Quant à la conclusion du grand mythe, elle nous ramène aux idées qui ont inspiré la première et la deuxième partie de l’entretien, à ces idées de confiant espoir, de foi en des croyances capables de soutenir cet espoir, d’exorcisme à l’égard de craintes funestes, d’instruction réconfortante (cf. 70 b, 77 e sq., 83 a). Mais, depuis, une démonstration est intervenue ; elle fait certes pressentir de nouvelles recherches ; dès à présent toutefois elle autorise à reprendre ces idées pour les systématiser, pour les lier en même temps à une vue générale du monde où vivent les hommes et à une représentation de leur destinée en rapport avec leur conduite.
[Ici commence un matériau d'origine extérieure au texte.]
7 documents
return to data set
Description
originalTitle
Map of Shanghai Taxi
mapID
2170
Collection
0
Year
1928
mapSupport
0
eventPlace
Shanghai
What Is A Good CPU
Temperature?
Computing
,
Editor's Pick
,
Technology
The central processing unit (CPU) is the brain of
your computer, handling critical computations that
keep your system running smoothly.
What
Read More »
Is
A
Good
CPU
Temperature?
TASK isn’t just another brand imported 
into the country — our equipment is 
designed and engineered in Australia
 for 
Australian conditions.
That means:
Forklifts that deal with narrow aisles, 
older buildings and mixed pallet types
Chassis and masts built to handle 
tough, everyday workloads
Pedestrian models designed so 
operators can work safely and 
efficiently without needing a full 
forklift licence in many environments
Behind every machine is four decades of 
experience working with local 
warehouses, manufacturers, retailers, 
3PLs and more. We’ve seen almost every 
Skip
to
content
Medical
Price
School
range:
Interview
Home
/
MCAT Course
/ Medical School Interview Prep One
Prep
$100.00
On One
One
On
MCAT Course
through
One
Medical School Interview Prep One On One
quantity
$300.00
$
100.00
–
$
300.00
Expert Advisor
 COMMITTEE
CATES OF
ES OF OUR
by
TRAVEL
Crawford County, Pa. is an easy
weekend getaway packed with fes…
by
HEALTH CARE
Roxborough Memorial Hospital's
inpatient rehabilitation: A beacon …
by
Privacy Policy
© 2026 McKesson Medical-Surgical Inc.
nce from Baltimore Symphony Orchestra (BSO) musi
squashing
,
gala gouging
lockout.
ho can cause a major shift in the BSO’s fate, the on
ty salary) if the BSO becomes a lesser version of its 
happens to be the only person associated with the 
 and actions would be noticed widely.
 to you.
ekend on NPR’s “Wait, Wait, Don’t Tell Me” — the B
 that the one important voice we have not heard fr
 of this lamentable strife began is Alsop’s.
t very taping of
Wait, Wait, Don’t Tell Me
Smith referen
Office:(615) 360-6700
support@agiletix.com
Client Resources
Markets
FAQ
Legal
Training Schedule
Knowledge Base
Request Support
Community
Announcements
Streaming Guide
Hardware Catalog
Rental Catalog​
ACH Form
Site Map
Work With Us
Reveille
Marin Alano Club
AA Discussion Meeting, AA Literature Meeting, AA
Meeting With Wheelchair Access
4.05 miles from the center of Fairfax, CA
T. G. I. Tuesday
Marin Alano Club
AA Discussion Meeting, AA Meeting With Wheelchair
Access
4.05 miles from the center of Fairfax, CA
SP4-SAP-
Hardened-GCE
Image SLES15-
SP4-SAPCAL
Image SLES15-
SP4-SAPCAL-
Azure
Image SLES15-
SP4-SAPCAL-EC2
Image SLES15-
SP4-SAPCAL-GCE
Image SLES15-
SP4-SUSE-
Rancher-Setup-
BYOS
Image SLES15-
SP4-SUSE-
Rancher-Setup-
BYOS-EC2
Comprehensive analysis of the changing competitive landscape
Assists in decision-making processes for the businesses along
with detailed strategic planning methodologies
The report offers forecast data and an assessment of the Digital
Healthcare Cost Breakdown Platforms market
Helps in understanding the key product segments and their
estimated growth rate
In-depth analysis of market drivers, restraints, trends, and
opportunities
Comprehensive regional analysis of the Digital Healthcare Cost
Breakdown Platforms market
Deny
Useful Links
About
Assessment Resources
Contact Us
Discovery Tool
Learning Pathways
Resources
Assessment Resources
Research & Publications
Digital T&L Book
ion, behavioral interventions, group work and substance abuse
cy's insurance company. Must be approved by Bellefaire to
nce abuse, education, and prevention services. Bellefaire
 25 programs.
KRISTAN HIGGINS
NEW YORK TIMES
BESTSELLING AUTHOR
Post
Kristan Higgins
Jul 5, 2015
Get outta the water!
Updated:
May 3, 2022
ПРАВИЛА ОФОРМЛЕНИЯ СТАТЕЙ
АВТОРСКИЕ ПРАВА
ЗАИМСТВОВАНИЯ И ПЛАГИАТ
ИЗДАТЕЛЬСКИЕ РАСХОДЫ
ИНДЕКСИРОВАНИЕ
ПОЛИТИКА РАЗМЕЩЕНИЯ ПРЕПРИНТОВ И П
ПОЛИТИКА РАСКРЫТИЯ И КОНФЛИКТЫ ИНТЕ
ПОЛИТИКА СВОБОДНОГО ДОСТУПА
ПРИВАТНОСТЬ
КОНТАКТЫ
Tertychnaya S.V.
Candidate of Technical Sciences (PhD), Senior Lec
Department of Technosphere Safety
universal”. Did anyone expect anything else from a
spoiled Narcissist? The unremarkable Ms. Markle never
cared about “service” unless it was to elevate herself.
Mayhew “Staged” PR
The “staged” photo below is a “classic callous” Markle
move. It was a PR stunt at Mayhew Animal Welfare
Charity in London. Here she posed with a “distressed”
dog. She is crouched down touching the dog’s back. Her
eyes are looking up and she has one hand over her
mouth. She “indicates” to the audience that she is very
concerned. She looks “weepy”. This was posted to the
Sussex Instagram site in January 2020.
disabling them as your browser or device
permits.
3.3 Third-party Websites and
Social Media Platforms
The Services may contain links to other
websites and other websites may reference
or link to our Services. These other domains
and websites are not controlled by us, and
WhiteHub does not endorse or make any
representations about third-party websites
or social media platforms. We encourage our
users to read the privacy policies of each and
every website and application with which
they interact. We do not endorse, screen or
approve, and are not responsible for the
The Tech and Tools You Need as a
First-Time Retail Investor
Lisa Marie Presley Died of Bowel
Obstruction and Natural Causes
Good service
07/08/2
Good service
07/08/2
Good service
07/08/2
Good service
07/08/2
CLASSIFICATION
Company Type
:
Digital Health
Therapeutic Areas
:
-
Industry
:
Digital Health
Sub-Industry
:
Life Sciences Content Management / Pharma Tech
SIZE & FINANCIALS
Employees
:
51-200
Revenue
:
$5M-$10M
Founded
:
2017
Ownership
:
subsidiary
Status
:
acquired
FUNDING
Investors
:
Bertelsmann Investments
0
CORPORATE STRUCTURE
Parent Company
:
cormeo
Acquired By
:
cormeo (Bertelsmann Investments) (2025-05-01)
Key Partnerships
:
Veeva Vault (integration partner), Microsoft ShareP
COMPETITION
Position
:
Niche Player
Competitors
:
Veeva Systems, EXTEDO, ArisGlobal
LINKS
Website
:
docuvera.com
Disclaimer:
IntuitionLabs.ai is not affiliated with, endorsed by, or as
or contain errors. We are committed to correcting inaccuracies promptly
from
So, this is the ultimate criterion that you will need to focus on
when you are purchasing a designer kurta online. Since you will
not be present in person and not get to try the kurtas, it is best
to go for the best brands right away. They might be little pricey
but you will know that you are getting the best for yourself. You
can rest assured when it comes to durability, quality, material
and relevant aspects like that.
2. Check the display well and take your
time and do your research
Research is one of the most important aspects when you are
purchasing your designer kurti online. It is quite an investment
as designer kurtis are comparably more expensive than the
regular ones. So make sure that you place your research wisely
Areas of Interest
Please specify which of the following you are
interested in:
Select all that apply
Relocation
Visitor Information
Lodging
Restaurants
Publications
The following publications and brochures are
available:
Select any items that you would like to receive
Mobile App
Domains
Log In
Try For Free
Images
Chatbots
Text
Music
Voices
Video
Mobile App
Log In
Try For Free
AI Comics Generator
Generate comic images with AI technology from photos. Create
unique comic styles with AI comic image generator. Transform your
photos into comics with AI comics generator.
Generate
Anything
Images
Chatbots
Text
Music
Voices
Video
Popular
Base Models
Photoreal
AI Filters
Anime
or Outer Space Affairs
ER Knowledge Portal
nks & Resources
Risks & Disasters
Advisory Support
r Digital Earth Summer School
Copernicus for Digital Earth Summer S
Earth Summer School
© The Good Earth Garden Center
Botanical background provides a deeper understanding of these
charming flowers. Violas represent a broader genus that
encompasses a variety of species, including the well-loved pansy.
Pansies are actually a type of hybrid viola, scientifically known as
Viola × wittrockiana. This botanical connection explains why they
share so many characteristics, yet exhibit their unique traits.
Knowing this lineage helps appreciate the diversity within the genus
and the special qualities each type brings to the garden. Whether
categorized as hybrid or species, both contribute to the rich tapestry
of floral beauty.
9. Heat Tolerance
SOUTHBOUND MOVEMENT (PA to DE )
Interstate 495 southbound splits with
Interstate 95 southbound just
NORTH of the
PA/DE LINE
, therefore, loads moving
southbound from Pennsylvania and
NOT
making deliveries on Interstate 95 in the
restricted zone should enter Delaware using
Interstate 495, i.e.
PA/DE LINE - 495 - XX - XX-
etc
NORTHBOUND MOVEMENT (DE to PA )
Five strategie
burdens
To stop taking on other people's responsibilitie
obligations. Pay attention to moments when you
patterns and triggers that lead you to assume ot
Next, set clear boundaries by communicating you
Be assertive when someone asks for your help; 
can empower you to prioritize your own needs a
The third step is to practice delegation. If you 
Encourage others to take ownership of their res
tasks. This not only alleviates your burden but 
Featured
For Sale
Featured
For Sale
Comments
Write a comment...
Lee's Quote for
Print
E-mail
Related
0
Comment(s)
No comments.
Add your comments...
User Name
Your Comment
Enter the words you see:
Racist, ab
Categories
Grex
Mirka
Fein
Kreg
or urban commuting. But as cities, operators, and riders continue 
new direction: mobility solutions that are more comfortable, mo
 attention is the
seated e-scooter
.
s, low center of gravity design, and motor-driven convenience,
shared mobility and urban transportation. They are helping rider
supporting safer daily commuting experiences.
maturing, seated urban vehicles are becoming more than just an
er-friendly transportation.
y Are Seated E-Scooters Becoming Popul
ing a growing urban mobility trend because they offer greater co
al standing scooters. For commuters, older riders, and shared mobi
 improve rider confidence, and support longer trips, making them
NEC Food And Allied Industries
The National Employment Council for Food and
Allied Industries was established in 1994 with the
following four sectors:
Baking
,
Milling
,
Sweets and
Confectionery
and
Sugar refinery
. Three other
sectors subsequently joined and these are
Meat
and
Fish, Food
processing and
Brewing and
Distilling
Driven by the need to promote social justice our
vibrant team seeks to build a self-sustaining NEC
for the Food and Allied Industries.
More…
C’est ainsi que le contenu du mythe constitue un ensemble de motifs[1] pour entreprendre, en vue de participer à la vertu fondée sur la pensée, une lutte dont le prix est si beau et suscite un si magnifique espoir. Nul homme raisonnable certes n’oserait soutenir que les choses sont réellement telles que le raconte le mythe. Mais ce qui est certain c’est que, pour quiconque admet la démonstration qui a été proposée de l’immortalité de l’âme, cette croyance, ou une autre analogue relativement à sa destinée, est une croyance convenable et digne, portant sur un risque qu’il est beau d’accepter. Voilà donc pourquoi le philosophe est en face de la mort plein de confiance ; sa vie en effet a été une vie de renoncement volontaire aux biens du corps, qui sont étrangers à l’âme, mais au contraire d’attachement zélé aux biens qui en sont les biens propres : l’acquisition de la vérité, la justice, le courage, la liberté dans l’affranchissement des passions. Il ne peut donc être que tranquille le jour où le destin fixé par les Dieux (cf. 62 a, c) l’appelle à quitter la vie (114 c-116 a).

C’est donc à un pari qu’aboutit en dernière analyse le

  1. On trouve au début et à la fin du morceau sur l’objet de la vie philosophique, 82 c, 83 e, la même expression qu’ici 114 c 7 : τούτων δὴ ἕνεκα, voilà en vue de quoi, pour quels motifs. Cf. p. xxiv sqq.